Réunion du 19 novembre 2014 à 14h00
Délégation de l'assemblée nationale aux droits des femmes et à l'égalité des chances entre les hommes et les femmes

Photo issue du site de l'Assemblée nationale ou de WikipediaMaud Olivier, rapporteure :

Actuellement, le délai est d'un an : il est lié à la protection subsidiaire, elle-même accordée pour une durée d'un an. Les enfants susceptibles d'être victimes de mutilations peuvent désormais obtenir le statut de réfugié. Pour autant, je plaide pour le maintien d'un contrôle, car il permet de vérifier l'effectivité de la protection.

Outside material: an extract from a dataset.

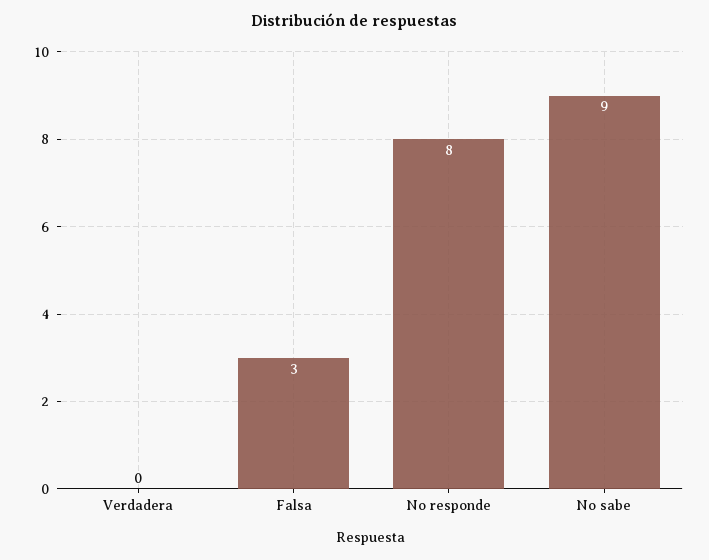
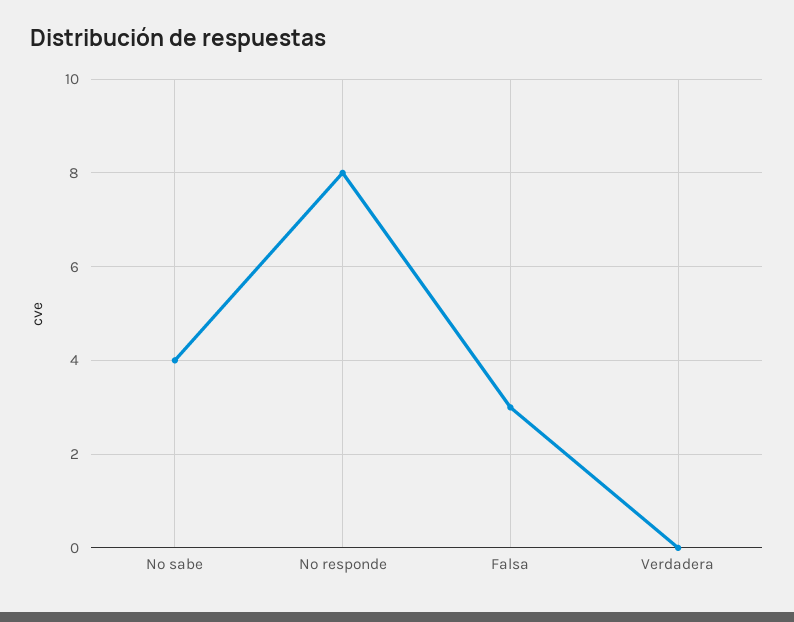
No sabe: 9 -> 4

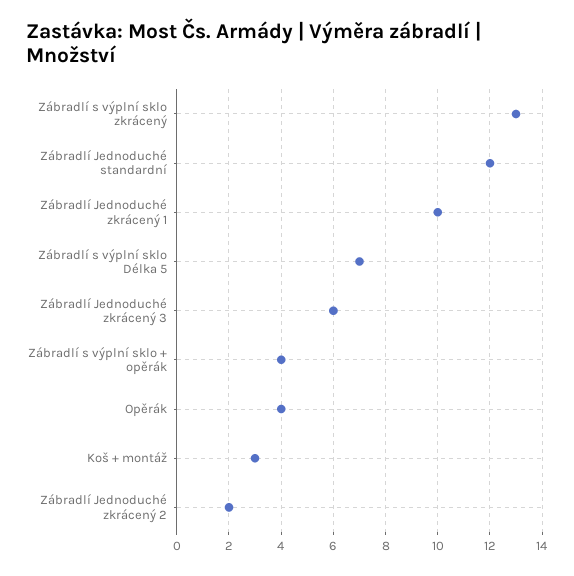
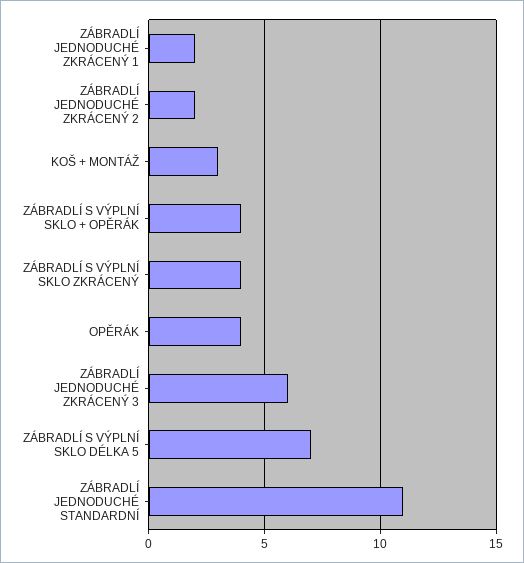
Zábradlí s výplní sklo zkrácený: 13 -> 4
Zábradlí Jednoduché standardní: 12 -> 11
Zábradlí Jednoduché zkrácený 1: 10 -> 2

Nous aurons ce débat dans l'hémicycle, car certains, et notamment le Défenseur des droits, préconisent la suppression de ce contrôle, le jugeant stigmatisant et discriminant pour les familles. Des associations proposent un délai de cinq ans, d'autres un délai de trois ans. À mes yeux, un délai de deux ans permettra de protéger les enfants jusqu'à leur majorité, sachant que deux cas de mutilation ont été signalés après l'octroi de la protection.

Certaines personnes auditionnées pensent que cet examen gynécologique peut se révéler très contraignant pour les jeunes filles. Mais l'examen par des professionnels qualifiés me semble un moindre mal par rapport au risque d'excision. Cette recommandation ne traduit aucune suspicion envers les parents, mais nous connaissons le poids des coutumes dans certains pays et nous voulons absolument protéger ces jeunes filles.